Presentation Authors: Michael Inadomi*, Khurshid Ghani, Tae Kim, Casey Dauw, John Hollingsworth, Ann Arbor, MI, David Leavitt, Detroit, MI, Adharsh Murali, Kavya Swarna, Karandeep Singh, for the Michigan Urological Surgery Improvement Collaborative, Ann Arbor, MI
Introduction: Ureteral stent placement during ureteroscopy (URS) may be a source of anxiety for patients because of the morbidity associated with stents. Using machine learning to harness high-quality clinical registry data, we sought to develop and validate a prediction model aimed at improving shared decision-making by informing patients of their personalized likelihood of stent placement.

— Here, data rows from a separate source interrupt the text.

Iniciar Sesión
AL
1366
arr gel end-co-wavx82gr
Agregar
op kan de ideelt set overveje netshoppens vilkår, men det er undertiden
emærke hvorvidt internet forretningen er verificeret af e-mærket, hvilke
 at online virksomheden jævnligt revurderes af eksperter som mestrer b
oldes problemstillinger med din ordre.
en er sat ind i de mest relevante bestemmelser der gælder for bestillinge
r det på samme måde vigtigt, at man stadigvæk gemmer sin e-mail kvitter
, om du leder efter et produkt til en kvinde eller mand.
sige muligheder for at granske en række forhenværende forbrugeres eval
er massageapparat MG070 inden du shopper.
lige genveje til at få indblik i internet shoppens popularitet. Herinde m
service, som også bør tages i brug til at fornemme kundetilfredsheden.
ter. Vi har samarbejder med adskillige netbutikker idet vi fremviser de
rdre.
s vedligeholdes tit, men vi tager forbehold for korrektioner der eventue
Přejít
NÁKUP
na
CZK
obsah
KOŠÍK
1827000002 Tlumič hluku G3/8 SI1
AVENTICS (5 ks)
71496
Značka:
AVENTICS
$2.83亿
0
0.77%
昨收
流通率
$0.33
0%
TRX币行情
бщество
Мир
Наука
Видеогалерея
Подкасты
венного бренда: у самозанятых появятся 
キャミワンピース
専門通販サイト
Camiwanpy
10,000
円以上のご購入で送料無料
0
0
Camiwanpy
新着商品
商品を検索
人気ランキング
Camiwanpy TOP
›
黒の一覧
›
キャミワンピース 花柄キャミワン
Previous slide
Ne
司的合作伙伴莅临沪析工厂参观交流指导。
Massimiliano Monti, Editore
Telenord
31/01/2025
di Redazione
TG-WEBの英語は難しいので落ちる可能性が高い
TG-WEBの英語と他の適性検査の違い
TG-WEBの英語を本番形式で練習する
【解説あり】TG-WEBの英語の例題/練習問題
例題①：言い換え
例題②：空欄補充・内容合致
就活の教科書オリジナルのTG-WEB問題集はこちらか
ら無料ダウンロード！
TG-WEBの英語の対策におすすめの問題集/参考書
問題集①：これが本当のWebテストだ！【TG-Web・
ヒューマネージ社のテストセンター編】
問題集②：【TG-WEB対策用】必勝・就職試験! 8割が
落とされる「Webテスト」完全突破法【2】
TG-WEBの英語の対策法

Methods: We used the Michigan Urological Surgery Improvement Collaborative Reducing Operative Complications from Kidney Stones (MUSIC ROCKS) registry. This all-payer registry captures detailed clinical and operative data for patients undergoing ambulatory stone surgery in the state of Michigan. To understand predictors for stent placement, we identified all patients who underwent URS between June 2016 and April 2018. The data were divided randomly into a training set and a test set using 2:1 sampling stratified by practice. Using the training set, we developed a random forest model to predict stent placement. Predictors were selected based on importance within the model and clinical relevance. We applied the model to the test set and measured the area under the receiver operating characteristic curve (AUC) to assess validity.
Results: We identified 4,386 patients who underwent URS of whom 3,224 received a stent. Predictors used within the model were: use of laser lithotripsy, size of largest stone, prior stent placement, age, body mass index, procedure acuity, stone location, and history of prior kidney stone surgery. The model achieved an AUC of 0.70 on the test set. Slight improvement was seen with exclusion of 447 patients from practices that placed a stent in >90% of cases, with AUC increasing to 0.72. The model was generally well-calibrated (Figure), with a scaled Brier score of 0.15.
Conclusions: A model predicting ureteral stent placement following URS can inform patient decision-making using a set of eight predictors. Surgeon preference plays a sizable role in influencing the likelihood of ureteral stent placement. Our model was generally well-calibrated and thus suitable for informing patients.
Source of Funding: funding from Blue Cross Blue Shield of Michigan.